### What is required
Render the lines below as a JSON list of strings, one string per line, with blank lines omitted and the pictures left out.
-=-=-
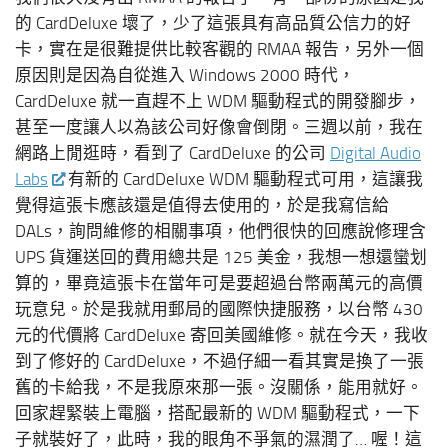
的 CardDeluxe 壞了，少了這張具有高品質公信力的好
卡，實在是很難提供比較客觀的 RMAA 報告，另外一個
原因則是因為自從進入 Windows 2000 時代，
CardDeluxe 就一直趕不上 WDM 驅動程式的開發腳步，
甚至一度讓人以為該公司好像會倒閉。三週以前，我在
網路上閒逛時，看到了 CardDeluxe 的公司
Digital Audio
Labs
有新的 CardDeluxe WDM 驅動程式可用，這讓我
覺得這張卡應該還是值得去使用的，於是我寫信給
DALs，詢問維修的相關事項，他們很快的回應說修理含
UPS 貨運送回的費用總共是 125 美金，我想一想還蠻划
算的，畢竟這張卡在當年可是要超過台幣兩萬元的高價
玩意兒。於是我就用郵局的國際快捷服務，以台幣 430
元的代價將 CardDeluxe 寄回美國維修。就在今天，我收
到了修好的 CardDeluxe，不過仔細一看其實是換了一張
舊的卡給我，不是我原來那一張。沒關係，能用就好。
回家趕緊裝上電腦，搭配最新的 WDM 驅動程式，一下
子就裝好了，此時，我的眼角不爭氣的濕潤了… 喔！這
-=-=-
### Solution below
[
  "的 CardDeluxe 壞了，少了這張具有高品質公信力的好",
  "卡，實在是很難提供比較客觀的 RMAA 報告，另外一個",
  "原因則是因為自從進入 Windows 2000 時代，",
  "CardDeluxe 就一直趕不上 WDM 驅動程式的開發腳步，",
  "甚至一度讓人以為該公司好像會倒閉。三週以前，我在",
  "網路上閒逛時，看到了 CardDeluxe 的公司",
  "Digital Audio",
  "Labs",
  "有新的 CardDeluxe WDM 驅動程式可用，這讓我",
  "覺得這張卡應該還是值得去使用的，於是我寫信給",
  "DALs，詢問維修的相關事項，他們很快的回應說修理含",
  "UPS 貨運送回的費用總共是 125 美金，我想一想還蠻划",
  "算的，畢竟這張卡在當年可是要超過台幣兩萬元的高價",
  "玩意兒。於是我就用郵局的國際快捷服務，以台幣 430",
  "元的代價將 CardDeluxe 寄回美國維修。就在今天，我收",
  "到了修好的 CardDeluxe，不過仔細一看其實是換了一張",
  "舊的卡給我，不是我原來那一張。沒關係，能用就好。",
  "回家趕緊裝上電腦，搭配最新的 WDM 驅動程式，一下",
  "子就裝好了，此時，我的眼角不爭氣的濕潤了… 喔！這"
]